Systematic review of the impact of the COVID-19 pandemic on suicidal behaviour amongst health and social care workers across the world.
Eyles E., Moran P., Okolie C., Dekel D., Macleod-Hall C., Webb RT., Schmidt L., Knipe D., Sinyor M., McGuinness LA., Arensman E., Hawton K., O'Connor RC., Kapur N., O'Neill S., Olorisade B., Cheng H-Y., Higgins JPT., John A., Gunnell D.

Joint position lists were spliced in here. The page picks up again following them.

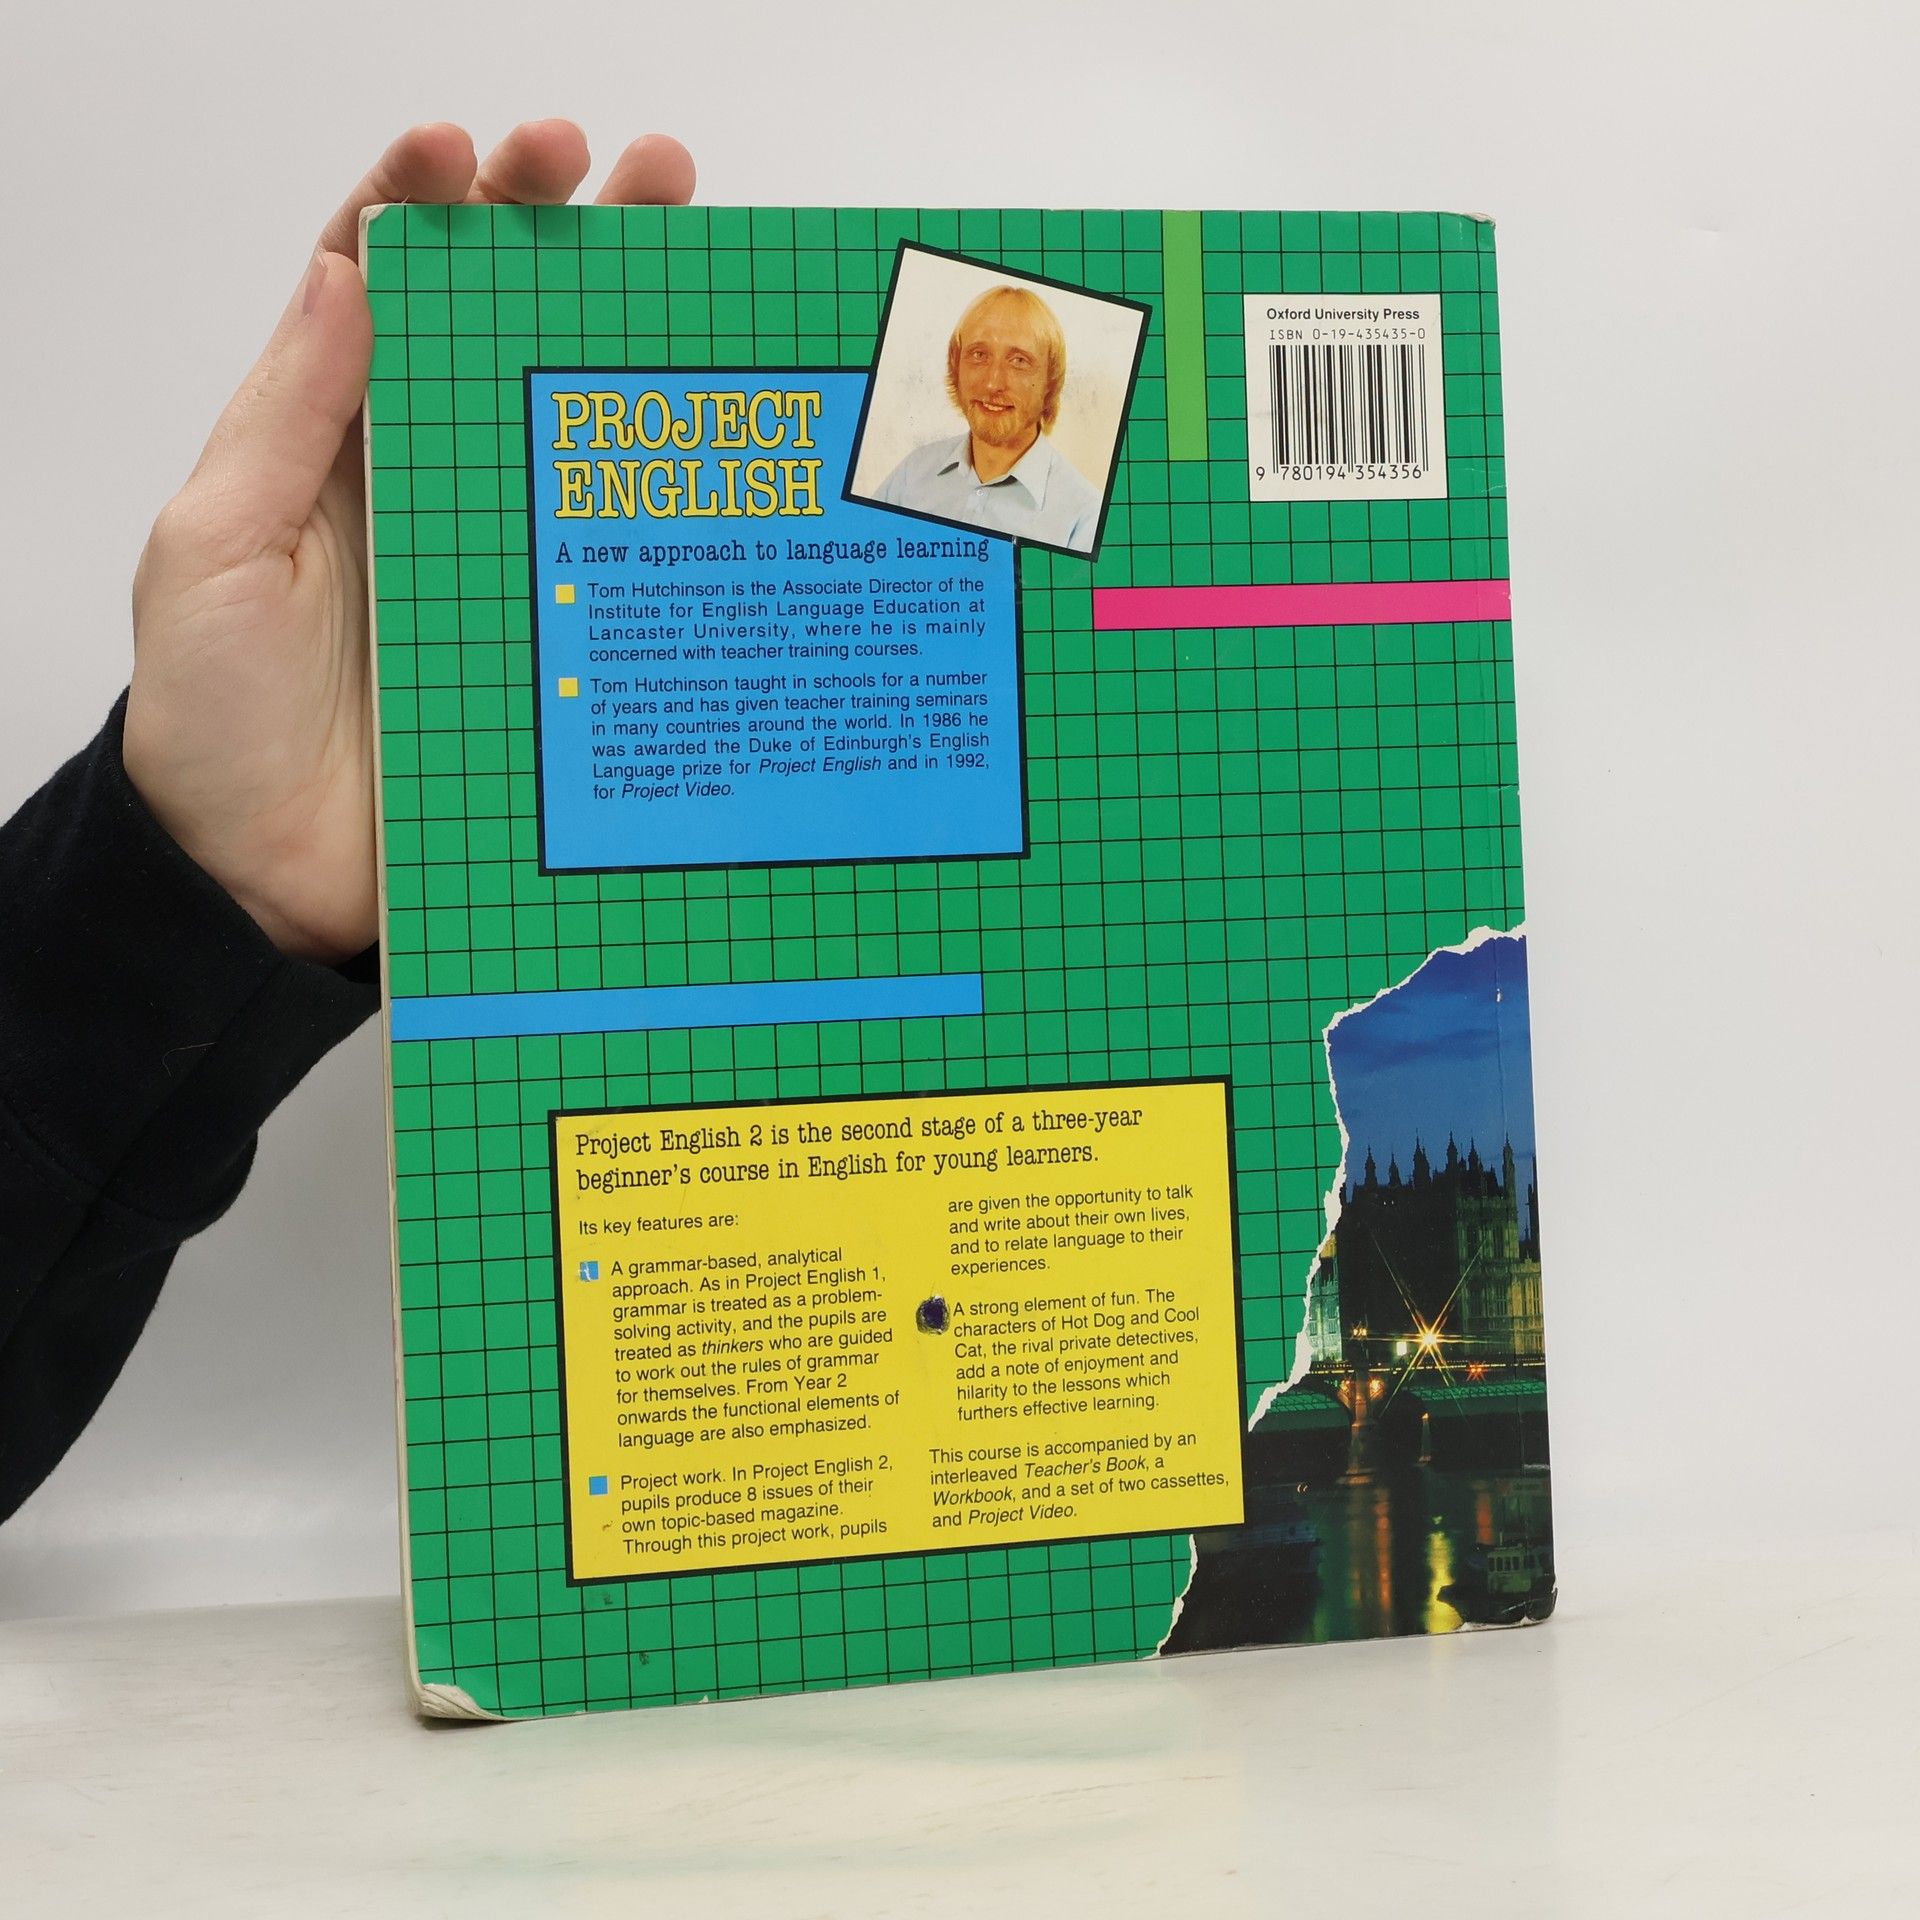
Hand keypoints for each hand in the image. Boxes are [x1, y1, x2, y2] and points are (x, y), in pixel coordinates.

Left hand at [124, 122, 695, 964]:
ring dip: (631, 334)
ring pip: (572, 423)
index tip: (478, 149)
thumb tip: (349, 278)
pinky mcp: (551, 634)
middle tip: (633, 174)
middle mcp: (423, 482)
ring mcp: (497, 556)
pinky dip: (668, 491)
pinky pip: (614, 548)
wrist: (268, 881)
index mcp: (326, 443)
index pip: (378, 292)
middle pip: (500, 333)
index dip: (428, 205)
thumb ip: (285, 420)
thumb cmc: (215, 720)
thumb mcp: (212, 555)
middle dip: (563, 237)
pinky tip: (713, 433)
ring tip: (692, 249)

Background: The COVID-19 pandemic has had an impact on the mental health of healthcare and social care workers, and its potential effect on suicidal thoughts and behaviour is of particular concern. Methods: This systematic review identified and appraised the published literature that has reported on the impact of COVID-19 on suicidal thoughts and behaviour and self-harm amongst healthcare and social care workers worldwide up to May 31, 2021. Results: Out of 37 potentially relevant papers identified, ten met our eligibility criteria. Our review has highlighted that the impact of COVID-19 has varied as a function of setting, working relationships, occupational roles, and psychiatric comorbidities. Limitations: There have been no completed cohort studies comparing pre- and post-pandemic suicidal thoughts and behaviours. It is possible some papers may have been missed in the search. Conclusions: The current quality of evidence pertaining to suicidal behaviour in healthcare workers is poor, and evidence is entirely absent for those working in social care. The clinical relevance of this work is to bring attention to what evidence exists, and to encourage, in practice, proactive approaches to interventions for improving healthcare and social care worker mental health.